Count how many lines in the entries below contain the string "reading", matching case exactly. Reply with only the number.

= = = = =

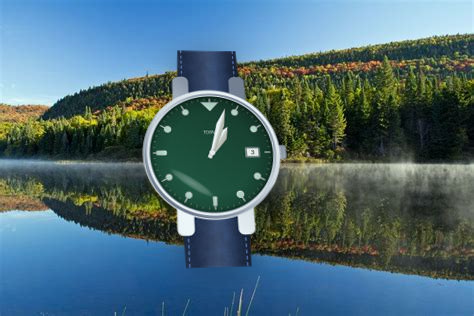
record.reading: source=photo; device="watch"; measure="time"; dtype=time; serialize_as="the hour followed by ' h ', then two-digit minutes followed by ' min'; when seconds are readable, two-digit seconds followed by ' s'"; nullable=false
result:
1 h 03 min
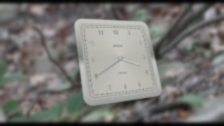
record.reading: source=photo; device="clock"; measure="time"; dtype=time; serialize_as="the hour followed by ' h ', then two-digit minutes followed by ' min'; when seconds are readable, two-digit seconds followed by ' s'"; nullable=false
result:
3 h 40 min
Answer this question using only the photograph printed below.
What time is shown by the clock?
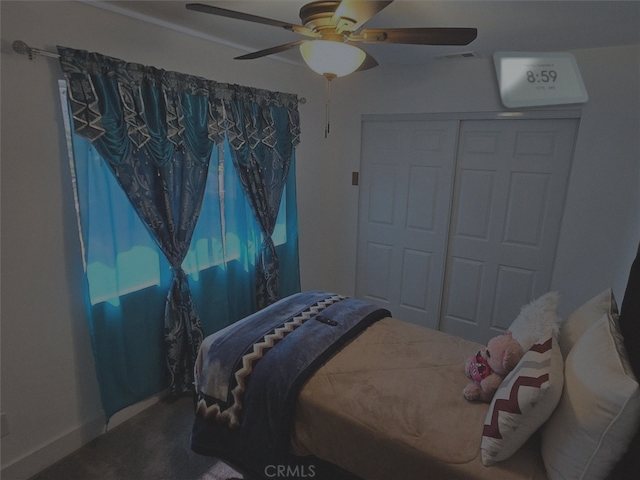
8:59
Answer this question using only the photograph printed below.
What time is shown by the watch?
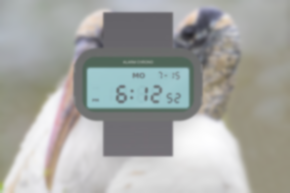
6:12
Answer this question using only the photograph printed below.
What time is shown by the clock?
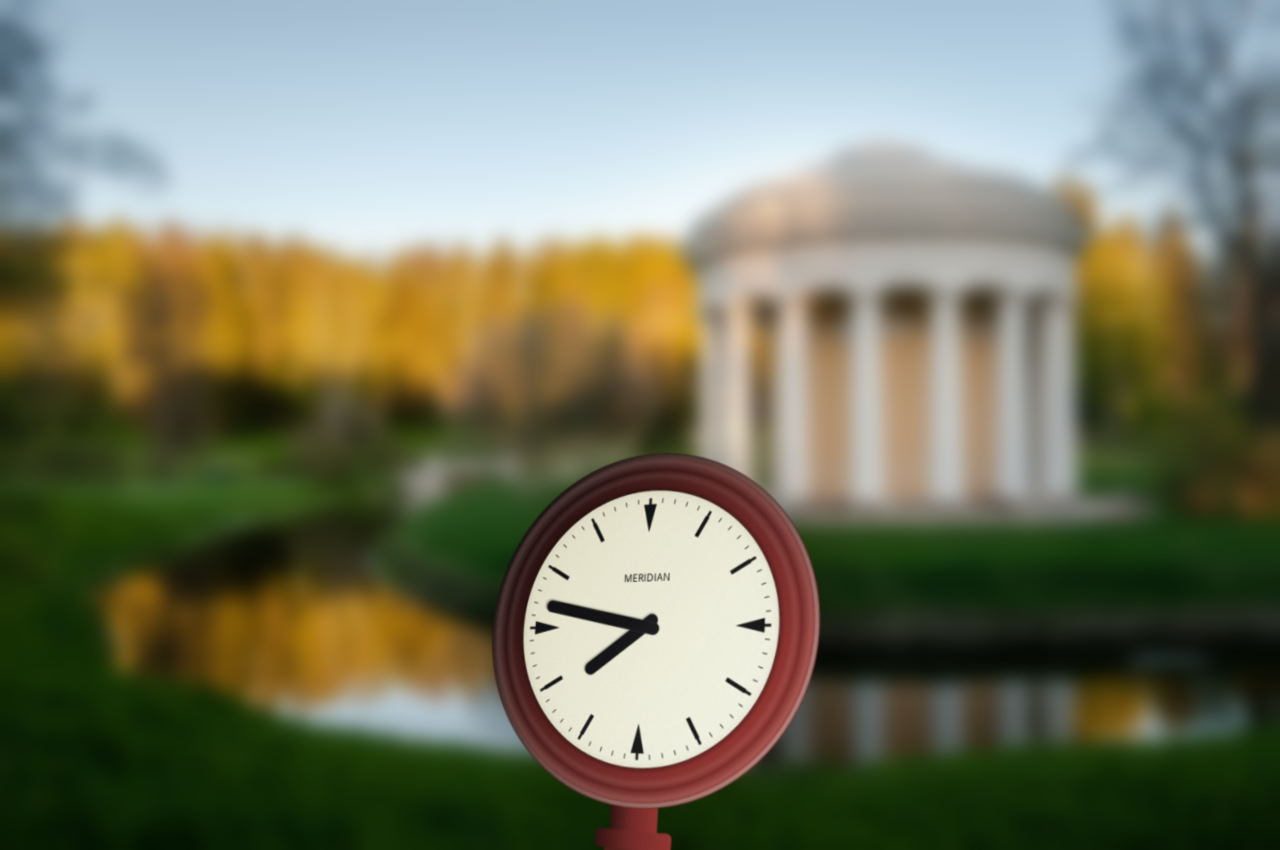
7:47
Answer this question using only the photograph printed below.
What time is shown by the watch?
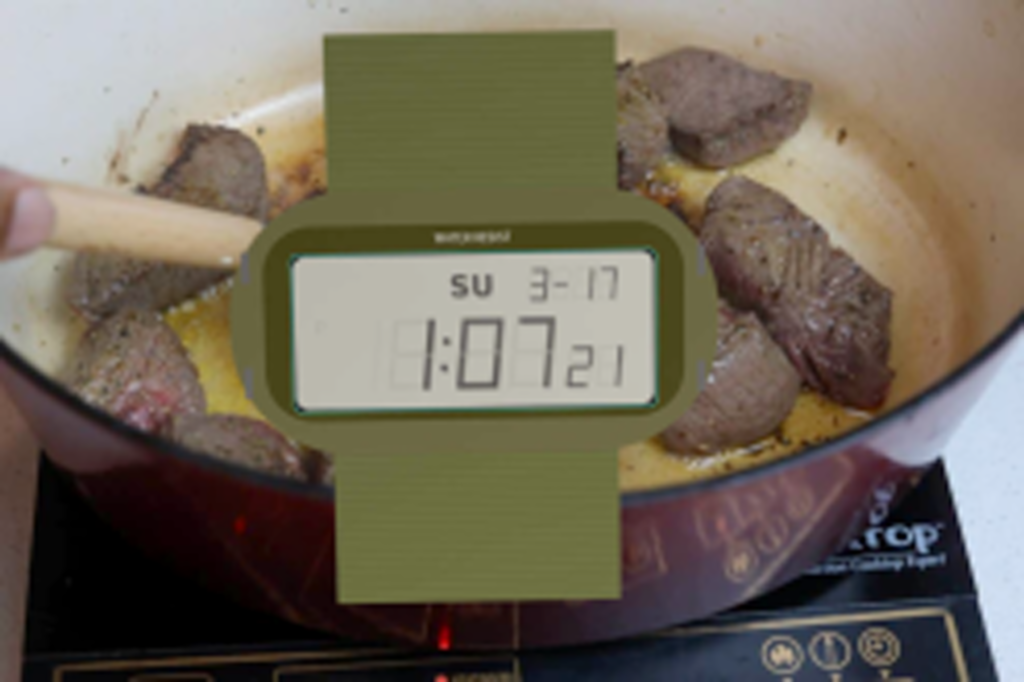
1:07:21
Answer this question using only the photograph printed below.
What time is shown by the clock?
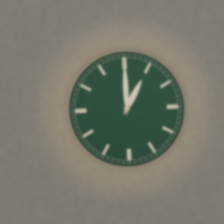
1:00
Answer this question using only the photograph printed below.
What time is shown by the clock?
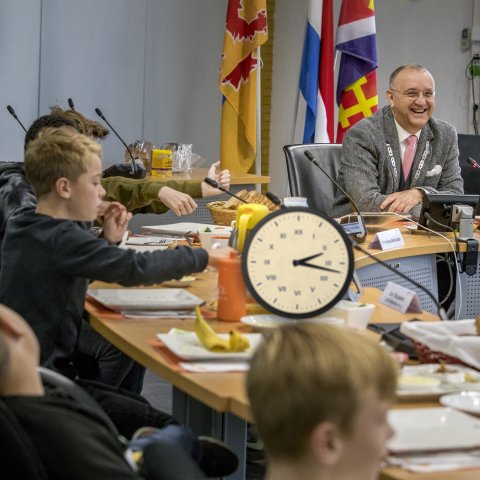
2:17
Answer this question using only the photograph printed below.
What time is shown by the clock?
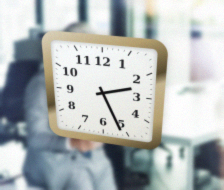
2:26
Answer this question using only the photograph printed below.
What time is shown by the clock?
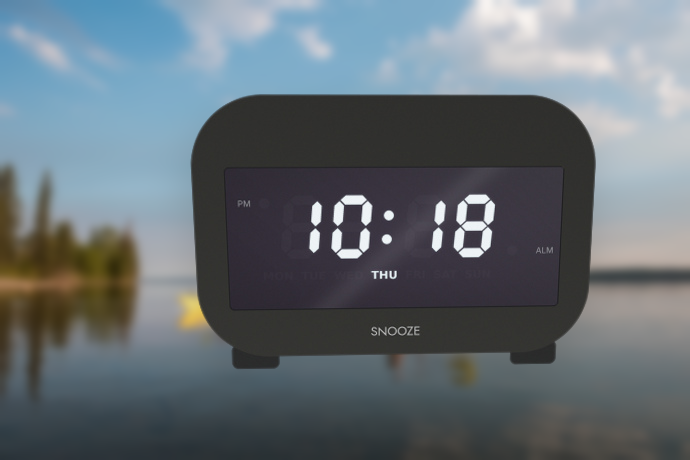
10:18
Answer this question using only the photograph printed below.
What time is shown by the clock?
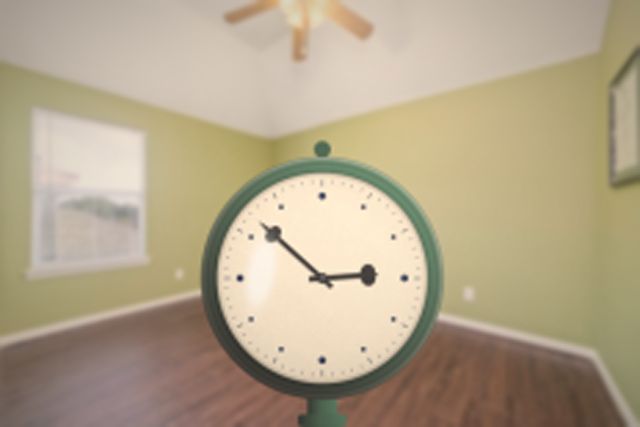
2:52
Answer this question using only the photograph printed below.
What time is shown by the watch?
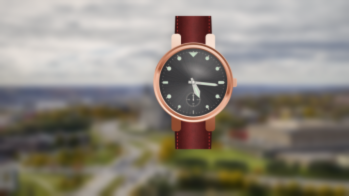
5:16
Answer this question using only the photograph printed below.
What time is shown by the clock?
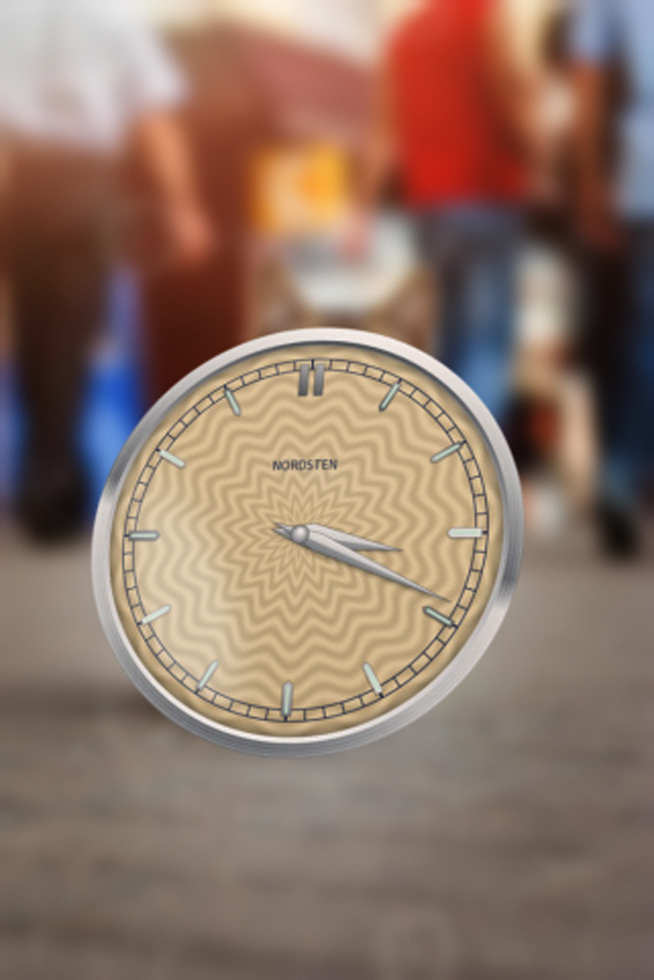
3:19
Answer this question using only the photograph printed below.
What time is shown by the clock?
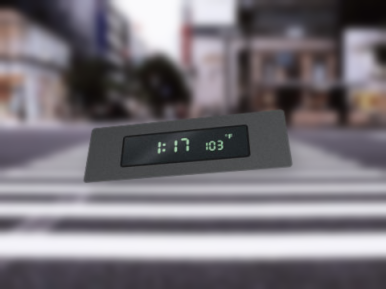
1:17
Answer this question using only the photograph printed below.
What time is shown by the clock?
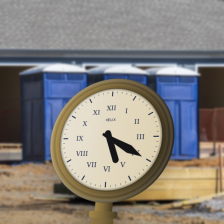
5:20
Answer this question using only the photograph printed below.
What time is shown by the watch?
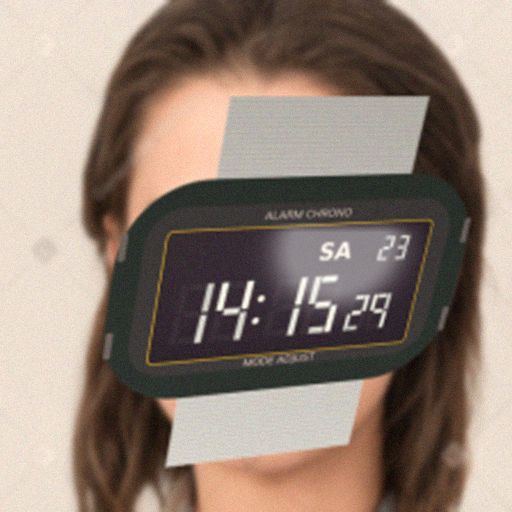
14:15:29
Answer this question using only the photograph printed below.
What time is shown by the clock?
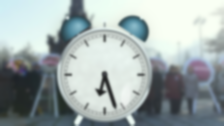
6:27
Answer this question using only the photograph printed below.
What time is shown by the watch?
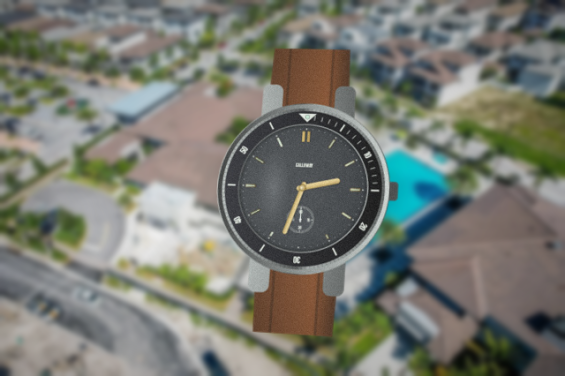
2:33
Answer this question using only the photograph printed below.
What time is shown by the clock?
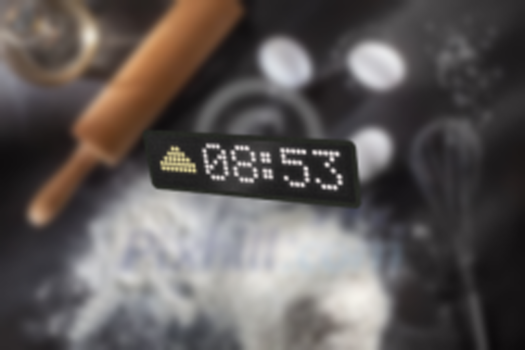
8:53
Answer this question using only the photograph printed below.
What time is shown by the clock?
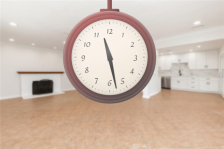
11:28
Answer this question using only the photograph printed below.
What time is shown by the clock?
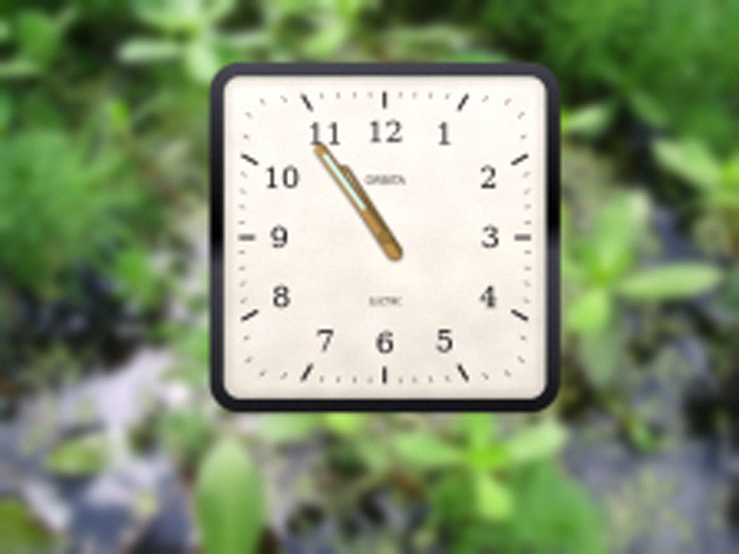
10:54
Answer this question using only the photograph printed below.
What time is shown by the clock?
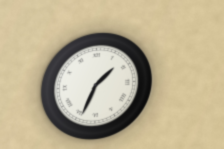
1:34
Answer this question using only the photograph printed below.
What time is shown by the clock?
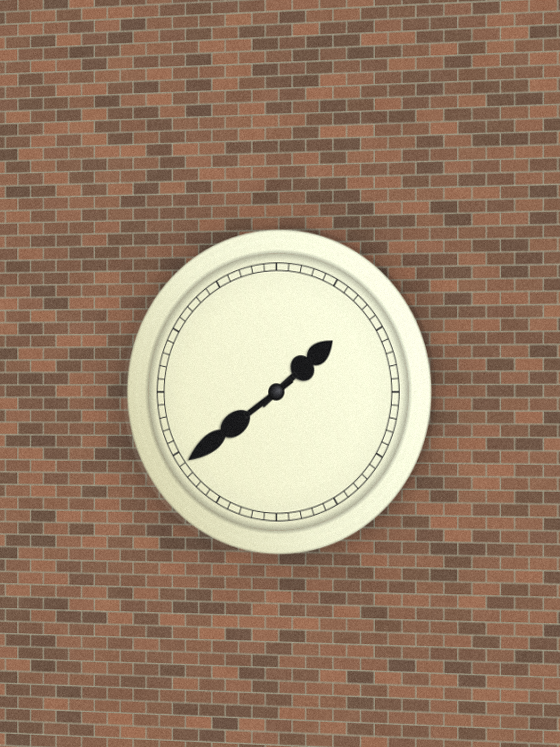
1:39
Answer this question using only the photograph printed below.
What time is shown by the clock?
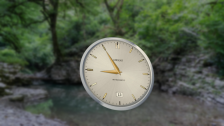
8:55
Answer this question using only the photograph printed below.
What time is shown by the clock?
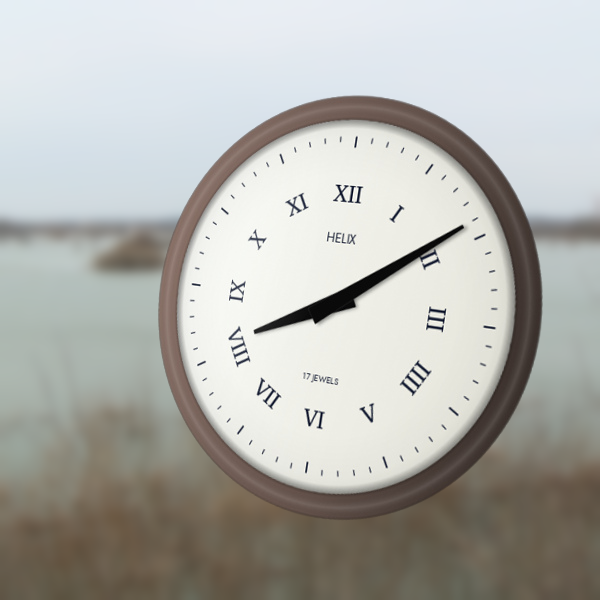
8:09
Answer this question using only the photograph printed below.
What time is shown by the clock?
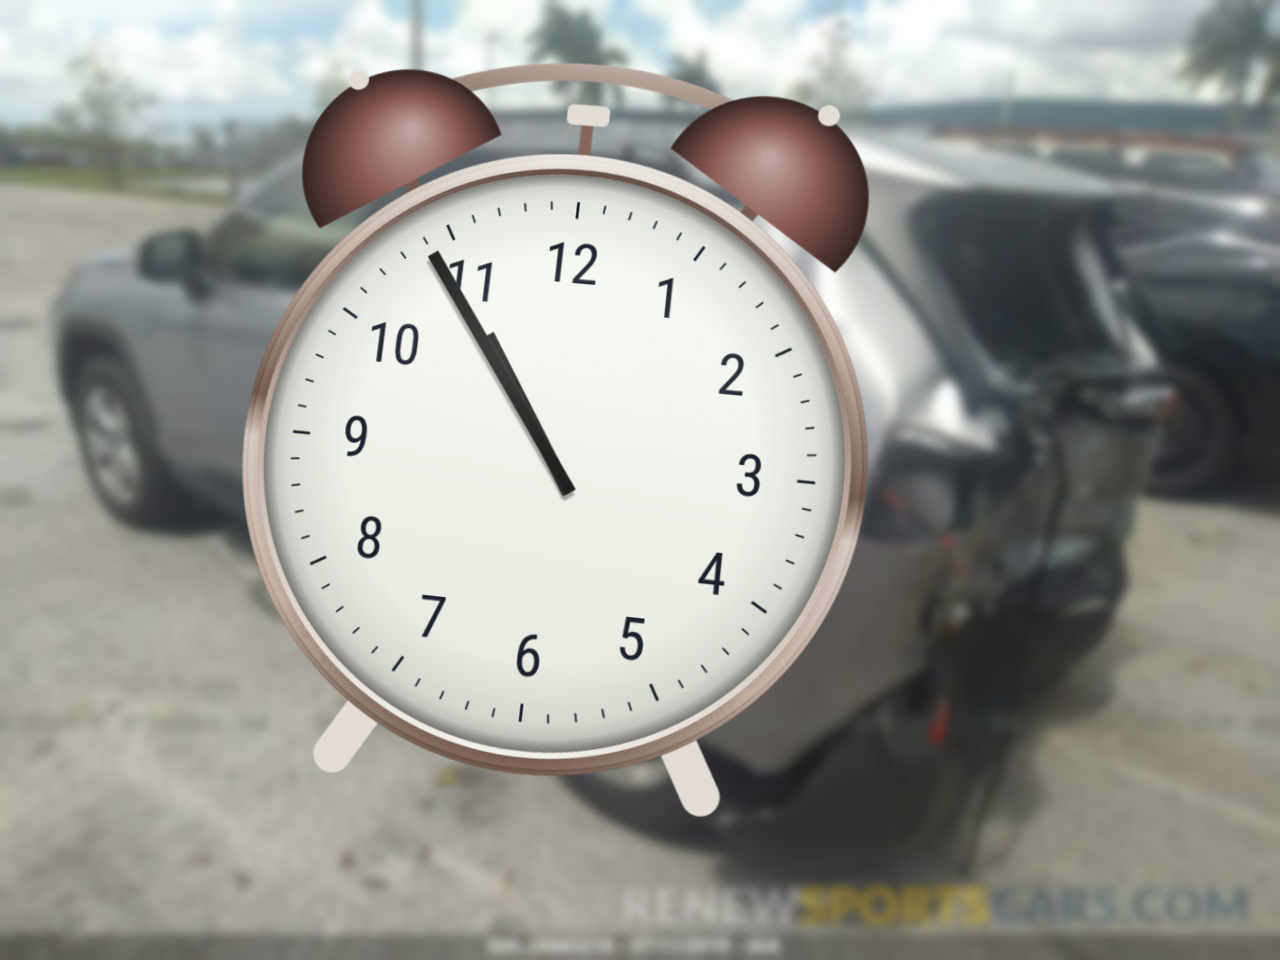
10:54
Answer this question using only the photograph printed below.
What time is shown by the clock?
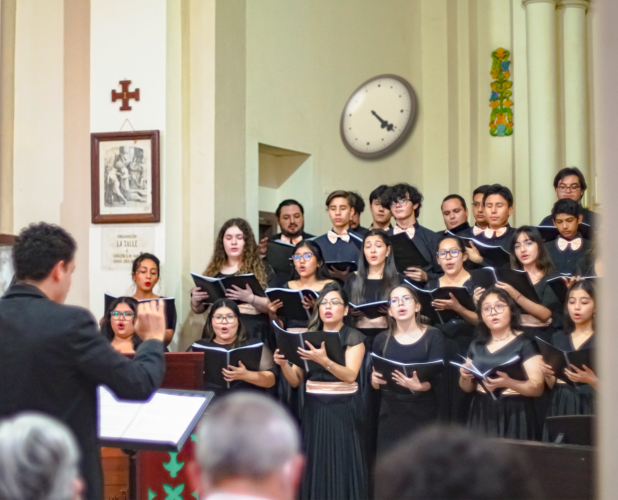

= = = = =

Output of the exercise: 2